*** Information shown Section Begins ***

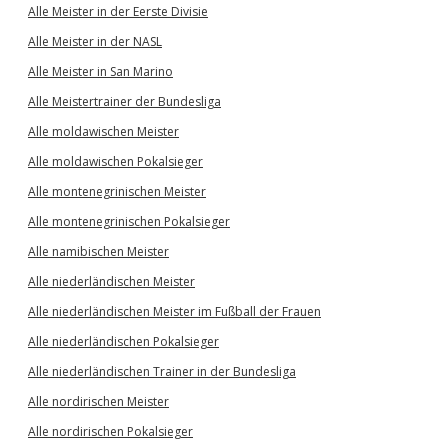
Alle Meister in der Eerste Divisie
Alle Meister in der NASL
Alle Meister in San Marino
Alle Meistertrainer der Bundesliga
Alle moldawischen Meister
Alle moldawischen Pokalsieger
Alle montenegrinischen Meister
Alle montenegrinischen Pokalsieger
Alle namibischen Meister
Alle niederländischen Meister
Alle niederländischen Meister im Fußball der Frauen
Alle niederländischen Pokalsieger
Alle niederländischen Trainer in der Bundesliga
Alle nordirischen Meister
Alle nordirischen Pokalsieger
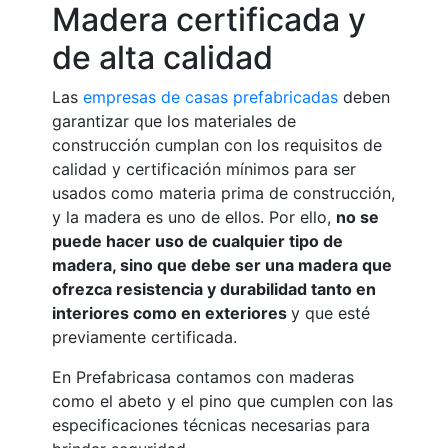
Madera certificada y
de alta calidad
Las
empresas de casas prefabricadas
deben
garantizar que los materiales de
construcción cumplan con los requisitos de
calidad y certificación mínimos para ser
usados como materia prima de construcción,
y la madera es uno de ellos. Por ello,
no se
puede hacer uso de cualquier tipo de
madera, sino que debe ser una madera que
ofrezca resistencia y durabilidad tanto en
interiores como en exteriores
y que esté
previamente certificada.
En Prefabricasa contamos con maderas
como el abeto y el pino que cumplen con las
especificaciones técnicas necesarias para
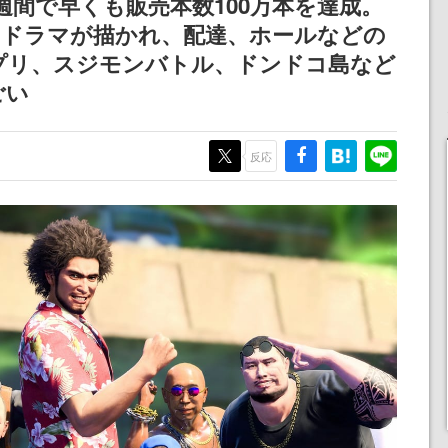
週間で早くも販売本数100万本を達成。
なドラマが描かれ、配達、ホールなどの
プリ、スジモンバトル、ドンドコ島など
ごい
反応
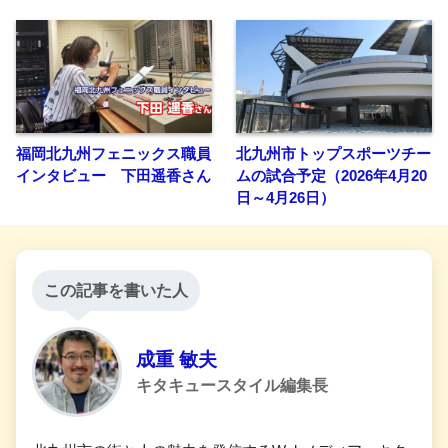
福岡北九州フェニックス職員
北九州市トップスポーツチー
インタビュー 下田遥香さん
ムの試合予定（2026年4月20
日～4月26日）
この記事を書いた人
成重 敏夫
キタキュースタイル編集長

*** Information shown Section Ends ***
*** Information shown Section Begins ***

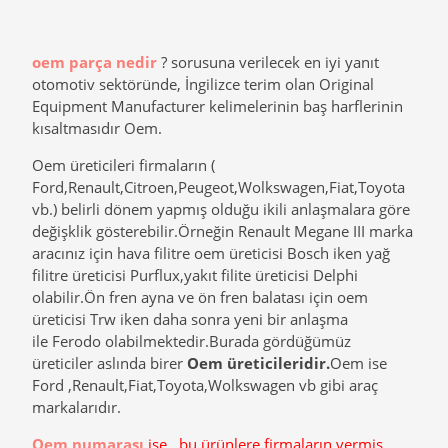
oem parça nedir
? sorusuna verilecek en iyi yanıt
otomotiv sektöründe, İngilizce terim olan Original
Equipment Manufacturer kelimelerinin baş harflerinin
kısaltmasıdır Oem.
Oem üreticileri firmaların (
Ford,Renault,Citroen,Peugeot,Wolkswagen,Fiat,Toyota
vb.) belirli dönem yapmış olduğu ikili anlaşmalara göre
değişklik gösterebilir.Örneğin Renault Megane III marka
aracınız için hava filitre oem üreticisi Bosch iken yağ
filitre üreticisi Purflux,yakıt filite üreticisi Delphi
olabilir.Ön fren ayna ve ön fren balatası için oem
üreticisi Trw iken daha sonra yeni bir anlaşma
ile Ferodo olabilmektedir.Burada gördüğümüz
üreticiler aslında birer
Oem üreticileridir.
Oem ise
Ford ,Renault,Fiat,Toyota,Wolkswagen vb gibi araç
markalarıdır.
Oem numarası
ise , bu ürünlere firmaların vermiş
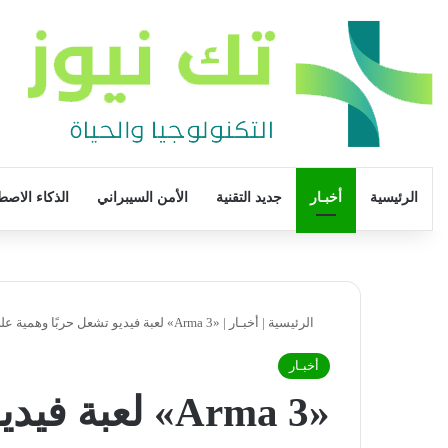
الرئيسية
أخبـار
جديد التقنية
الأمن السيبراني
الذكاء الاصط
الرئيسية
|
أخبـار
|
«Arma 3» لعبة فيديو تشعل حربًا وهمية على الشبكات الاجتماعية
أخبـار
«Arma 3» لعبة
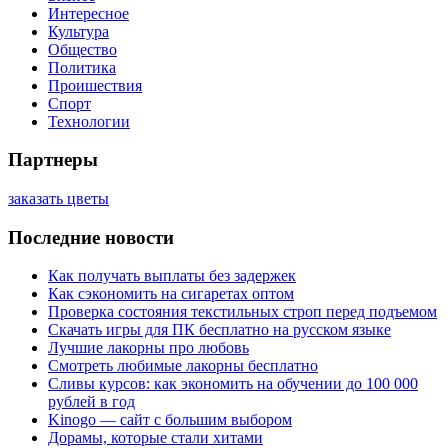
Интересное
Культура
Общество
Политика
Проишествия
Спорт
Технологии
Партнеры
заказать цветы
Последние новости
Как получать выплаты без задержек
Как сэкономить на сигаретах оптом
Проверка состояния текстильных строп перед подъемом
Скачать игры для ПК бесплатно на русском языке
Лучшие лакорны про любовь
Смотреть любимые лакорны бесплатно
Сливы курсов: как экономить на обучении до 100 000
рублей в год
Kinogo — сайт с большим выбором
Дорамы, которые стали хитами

*** Information shown Section Ends ***
*** Information shown Section Begins ***

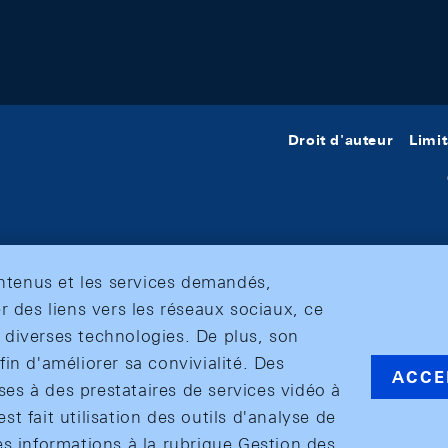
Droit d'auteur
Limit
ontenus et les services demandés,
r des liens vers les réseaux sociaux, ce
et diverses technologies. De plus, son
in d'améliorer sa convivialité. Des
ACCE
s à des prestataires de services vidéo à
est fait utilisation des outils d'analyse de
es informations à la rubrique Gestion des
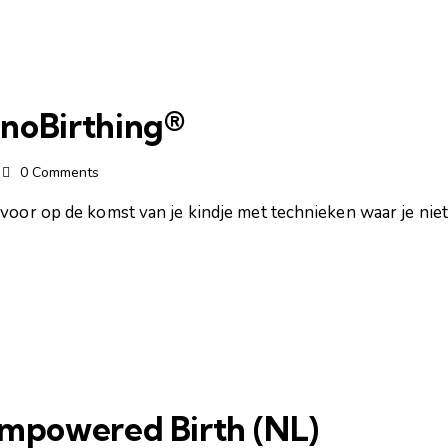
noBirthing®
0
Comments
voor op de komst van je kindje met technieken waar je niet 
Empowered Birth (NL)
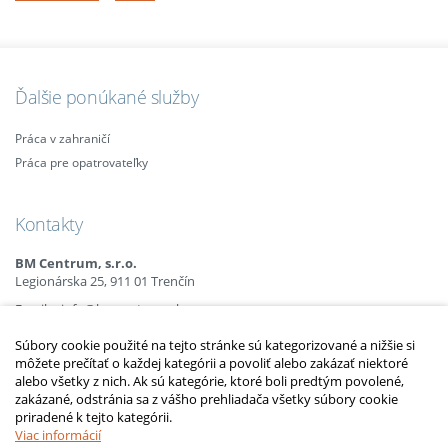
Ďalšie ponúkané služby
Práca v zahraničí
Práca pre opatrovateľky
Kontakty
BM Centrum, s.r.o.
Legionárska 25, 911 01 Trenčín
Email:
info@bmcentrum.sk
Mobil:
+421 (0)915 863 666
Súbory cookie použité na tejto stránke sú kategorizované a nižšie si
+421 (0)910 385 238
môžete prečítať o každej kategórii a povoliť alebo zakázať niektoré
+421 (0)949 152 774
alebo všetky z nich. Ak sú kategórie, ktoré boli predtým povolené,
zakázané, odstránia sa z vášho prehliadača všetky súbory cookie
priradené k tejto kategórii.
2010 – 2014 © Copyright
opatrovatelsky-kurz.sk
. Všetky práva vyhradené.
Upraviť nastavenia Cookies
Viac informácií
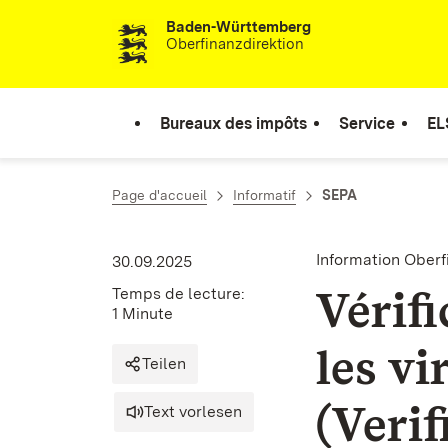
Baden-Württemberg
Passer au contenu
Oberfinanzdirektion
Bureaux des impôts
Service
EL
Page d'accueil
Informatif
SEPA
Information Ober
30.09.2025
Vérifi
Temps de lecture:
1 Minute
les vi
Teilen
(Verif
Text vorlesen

*** Information shown Section Ends ***

Among the entries above, the line containing "Práca pre opatrovateľky", the line containing "Všetky práva vyhradené.", and all lines between them are to be restated word for word; nothing else belongs in the reply.

Answer section |
Práca pre opatrovateľky
Kontakty
BM Centrum, s.r.o.
Legionárska 25, 911 01 Trenčín
Email:
info@bmcentrum.sk
Mobil:
+421 (0)915 863 666
Súbory cookie použité na tejto stránke sú kategorizované a nižšie si
+421 (0)910 385 238
môžete prečítať o každej kategórii a povoliť alebo zakázať niektoré
+421 (0)949 152 774
alebo všetky z nich. Ak sú kategórie, ktoré boli predtým povolené,
zakázané, odstránia sa z vášho prehliadača všetky súbory cookie
priradené k tejto kategórii.
2010 – 2014 © Copyright
opatrovatelsky-kurz.sk
. Všetky práva vyhradené.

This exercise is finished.